地下のモニタールームに戻り講評が行われたが、当然ながら今戦のベストは轟であった。核にダメージを与えず敵を一気に弱体化、自身の“個性”をしっかり理解しているからこそ、仲間である障子を外に待機させた判断力も確かなものだ。障子の方も自身の“個性”を活かして率先して索敵を行い、必要な情報を的確に轟に伝えている。このコンビは互いの得意分野がハッキリと分かれており、相性も良かったのだろう。

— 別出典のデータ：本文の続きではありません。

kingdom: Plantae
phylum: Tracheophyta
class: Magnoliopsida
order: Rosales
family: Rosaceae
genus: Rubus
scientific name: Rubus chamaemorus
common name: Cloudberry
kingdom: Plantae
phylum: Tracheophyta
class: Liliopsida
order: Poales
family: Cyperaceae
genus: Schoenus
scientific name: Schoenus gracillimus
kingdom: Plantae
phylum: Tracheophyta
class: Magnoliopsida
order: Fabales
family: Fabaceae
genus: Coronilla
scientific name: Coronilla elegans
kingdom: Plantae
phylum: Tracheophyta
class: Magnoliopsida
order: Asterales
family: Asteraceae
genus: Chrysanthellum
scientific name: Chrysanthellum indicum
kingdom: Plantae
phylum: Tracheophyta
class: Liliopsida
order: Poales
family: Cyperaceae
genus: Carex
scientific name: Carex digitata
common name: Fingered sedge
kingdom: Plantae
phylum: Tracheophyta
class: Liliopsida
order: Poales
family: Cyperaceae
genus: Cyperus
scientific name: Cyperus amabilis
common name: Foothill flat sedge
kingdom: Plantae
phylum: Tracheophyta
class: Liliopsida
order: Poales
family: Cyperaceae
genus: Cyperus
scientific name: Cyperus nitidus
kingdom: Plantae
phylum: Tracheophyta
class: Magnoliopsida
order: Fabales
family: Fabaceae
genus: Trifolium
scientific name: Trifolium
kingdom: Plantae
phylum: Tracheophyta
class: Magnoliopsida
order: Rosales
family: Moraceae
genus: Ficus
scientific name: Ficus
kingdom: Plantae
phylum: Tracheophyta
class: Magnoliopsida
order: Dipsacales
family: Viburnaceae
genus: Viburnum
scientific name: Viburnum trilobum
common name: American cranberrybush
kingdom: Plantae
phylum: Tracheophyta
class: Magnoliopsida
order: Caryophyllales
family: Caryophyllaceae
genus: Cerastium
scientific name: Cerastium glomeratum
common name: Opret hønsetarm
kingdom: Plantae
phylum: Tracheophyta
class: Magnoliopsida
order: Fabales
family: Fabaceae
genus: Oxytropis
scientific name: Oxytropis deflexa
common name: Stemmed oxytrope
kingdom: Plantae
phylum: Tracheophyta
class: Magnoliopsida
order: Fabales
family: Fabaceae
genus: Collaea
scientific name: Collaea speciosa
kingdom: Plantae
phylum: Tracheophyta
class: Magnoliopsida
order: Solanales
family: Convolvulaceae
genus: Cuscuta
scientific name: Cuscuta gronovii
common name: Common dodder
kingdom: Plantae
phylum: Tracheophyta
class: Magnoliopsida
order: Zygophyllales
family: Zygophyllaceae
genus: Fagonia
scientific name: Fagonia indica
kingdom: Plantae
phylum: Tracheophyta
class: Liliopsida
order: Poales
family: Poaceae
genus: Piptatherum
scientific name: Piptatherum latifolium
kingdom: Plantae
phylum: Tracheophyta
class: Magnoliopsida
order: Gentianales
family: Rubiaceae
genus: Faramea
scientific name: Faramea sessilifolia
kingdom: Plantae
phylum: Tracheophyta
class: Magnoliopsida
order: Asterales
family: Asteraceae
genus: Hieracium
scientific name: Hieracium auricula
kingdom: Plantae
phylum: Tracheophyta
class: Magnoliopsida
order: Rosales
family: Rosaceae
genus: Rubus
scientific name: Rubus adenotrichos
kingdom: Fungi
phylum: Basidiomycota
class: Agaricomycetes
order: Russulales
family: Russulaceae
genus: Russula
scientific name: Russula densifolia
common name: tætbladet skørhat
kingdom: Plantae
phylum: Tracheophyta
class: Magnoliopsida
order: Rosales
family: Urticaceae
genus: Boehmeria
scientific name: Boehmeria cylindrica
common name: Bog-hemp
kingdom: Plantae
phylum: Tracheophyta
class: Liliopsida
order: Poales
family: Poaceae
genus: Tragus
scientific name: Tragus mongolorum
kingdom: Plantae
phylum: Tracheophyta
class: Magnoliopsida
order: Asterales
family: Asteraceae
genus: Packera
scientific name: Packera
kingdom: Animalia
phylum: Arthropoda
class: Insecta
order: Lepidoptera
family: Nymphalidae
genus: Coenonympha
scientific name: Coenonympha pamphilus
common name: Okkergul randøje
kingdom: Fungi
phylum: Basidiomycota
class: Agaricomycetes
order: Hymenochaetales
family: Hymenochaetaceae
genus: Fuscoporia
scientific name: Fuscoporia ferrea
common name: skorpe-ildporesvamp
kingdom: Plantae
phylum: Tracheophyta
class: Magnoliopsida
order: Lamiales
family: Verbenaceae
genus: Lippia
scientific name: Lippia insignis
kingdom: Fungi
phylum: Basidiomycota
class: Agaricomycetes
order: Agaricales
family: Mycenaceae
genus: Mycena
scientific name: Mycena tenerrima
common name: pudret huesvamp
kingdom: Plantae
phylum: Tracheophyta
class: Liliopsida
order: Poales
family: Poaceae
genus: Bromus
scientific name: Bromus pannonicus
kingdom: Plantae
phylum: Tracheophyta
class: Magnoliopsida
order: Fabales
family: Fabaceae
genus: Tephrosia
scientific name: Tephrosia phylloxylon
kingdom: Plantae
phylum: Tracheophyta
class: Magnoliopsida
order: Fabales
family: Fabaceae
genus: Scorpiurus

一方、為す術なく一瞬で動きを封じられた敵チーム、特に始終身動きの取れなかった尾白と葉隠には、励ましのような言葉がかけられた。


「核への被害を考えて炎を最小限にし、轟少年をあの場に留まらせ、一人足掻いた誘少女。君も中々グッジョブだったぜ!為す術がないからと、おとなしく引き下がる敵ばかりではないからな。轟少年に立ち向かい、且つ彼を核へ近付けさせなかったその諦めない心!最後、チームメイトを案じての降参だったが、仲間を思うその優しさも大事なものだ」


講評を終えると、次のチームが再びくじで決められ、モニタールームを出ていった。自分の番を終えて水世が息をついていると、上鳴が興奮した面持ちで彼女に駆け寄った。


「なあ、なんだよあの“個性”!レーザーだけじゃないのか!?炎やら槍やら、もうなんでもアリかよ!魔法?魔法少女系?」


目を瞬かせた水世は、否定も肯定もせず、曖昧に笑った。魔法とはいい誤魔化し方じゃねえか、なんて。そんな声が彼女の脳内に響いた。